Ask HN: How does Amazon work? - plicense

I&#x27;ve read a number of articles on the internet about how amazon works, but most of them use tricky financial terms to describe how Amazon works. In simple terms, how can a company like Amazon, which has reported a quarterly loss of $574M still function? Where does it get its money from? Who invests in the company?
======
timrosenblatt
This is an enormously complicated question, and a good answer requires knowing
a bit about your background and what you already understand about business.

As for some high level answers to your three questions:

1) They lost a lot of money, how can they function? Well, it depends on your
definition of "a lot". Look at
[http://finance.yahoo.com/q/bs?s=amzn+Balance+Sheet&annual](http://finance.yahoo.com/q/bs?s=amzn+Balance+Sheet&annual)
and you will see on the top line, at the end of 2013, Amazon had about $8.6
_billion_ in cash. $574m is only about 6% of that.

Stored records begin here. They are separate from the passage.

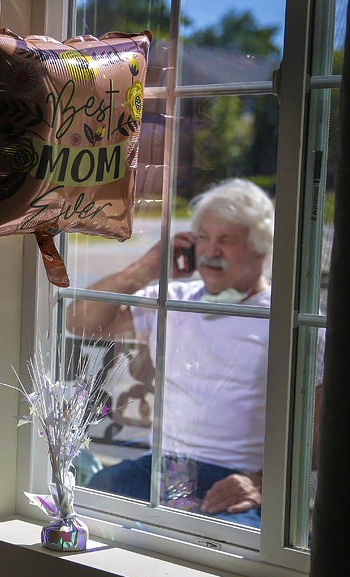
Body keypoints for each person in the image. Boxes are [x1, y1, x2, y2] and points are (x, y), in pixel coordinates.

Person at [65, 178, 281, 528]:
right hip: (163, 467)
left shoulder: (283, 317)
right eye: (203, 238)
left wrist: (262, 483)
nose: (211, 251)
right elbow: (80, 321)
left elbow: (316, 435)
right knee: (89, 502)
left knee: (237, 540)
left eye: (226, 240)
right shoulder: (173, 298)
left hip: (236, 478)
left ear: (260, 249)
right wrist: (147, 268)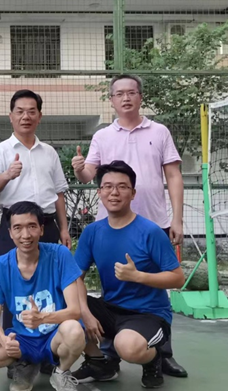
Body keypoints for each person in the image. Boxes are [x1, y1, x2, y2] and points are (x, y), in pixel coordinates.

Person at [70, 74, 188, 378]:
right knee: (112, 288)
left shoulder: (159, 132)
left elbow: (173, 175)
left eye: (131, 92)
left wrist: (176, 218)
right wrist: (80, 169)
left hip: (154, 221)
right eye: (119, 93)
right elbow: (89, 176)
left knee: (155, 289)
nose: (125, 98)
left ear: (140, 97)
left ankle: (161, 354)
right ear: (111, 100)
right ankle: (105, 356)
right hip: (111, 226)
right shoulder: (102, 136)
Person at [72, 161, 185, 389]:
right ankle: (99, 362)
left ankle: (153, 360)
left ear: (133, 193)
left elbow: (178, 278)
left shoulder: (150, 232)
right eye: (108, 186)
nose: (114, 192)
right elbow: (75, 278)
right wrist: (85, 312)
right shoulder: (92, 232)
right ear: (99, 192)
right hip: (110, 309)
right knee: (62, 305)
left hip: (148, 314)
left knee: (128, 346)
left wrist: (138, 276)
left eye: (122, 187)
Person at [0, 201, 87, 391]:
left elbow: (75, 311)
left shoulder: (60, 255)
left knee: (74, 330)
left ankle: (61, 372)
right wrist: (4, 341)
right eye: (18, 228)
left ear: (41, 229)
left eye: (32, 226)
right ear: (10, 233)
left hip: (54, 335)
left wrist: (42, 318)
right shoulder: (0, 266)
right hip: (22, 339)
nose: (25, 235)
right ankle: (25, 364)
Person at [0, 89, 71, 336]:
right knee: (12, 283)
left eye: (32, 111)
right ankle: (12, 343)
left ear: (39, 116)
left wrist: (64, 228)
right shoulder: (0, 150)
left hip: (47, 224)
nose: (26, 116)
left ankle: (51, 342)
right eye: (20, 111)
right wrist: (7, 175)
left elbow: (59, 192)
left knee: (50, 283)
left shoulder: (49, 152)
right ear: (10, 116)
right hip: (14, 226)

2) Where does it get money? There are two main sources. The first is selling
goods (books, etc) and services (Amazon Web Services, etc). The second is
investors. Amazon owns a lot of it's own stock and if it wanted, it could sell
that stock to get more cash.

3) Who invests? Lots of individuals and groups. You're not going to be able to
get a list of literally every person who owns a share, but you can easily find
out which groups/people own large chunks:
[https://finance.yahoo.com/q/mh?s=AMZN+Major+Holders](https://finance.yahoo.com/q/mh?s=AMZN+Major+Holders)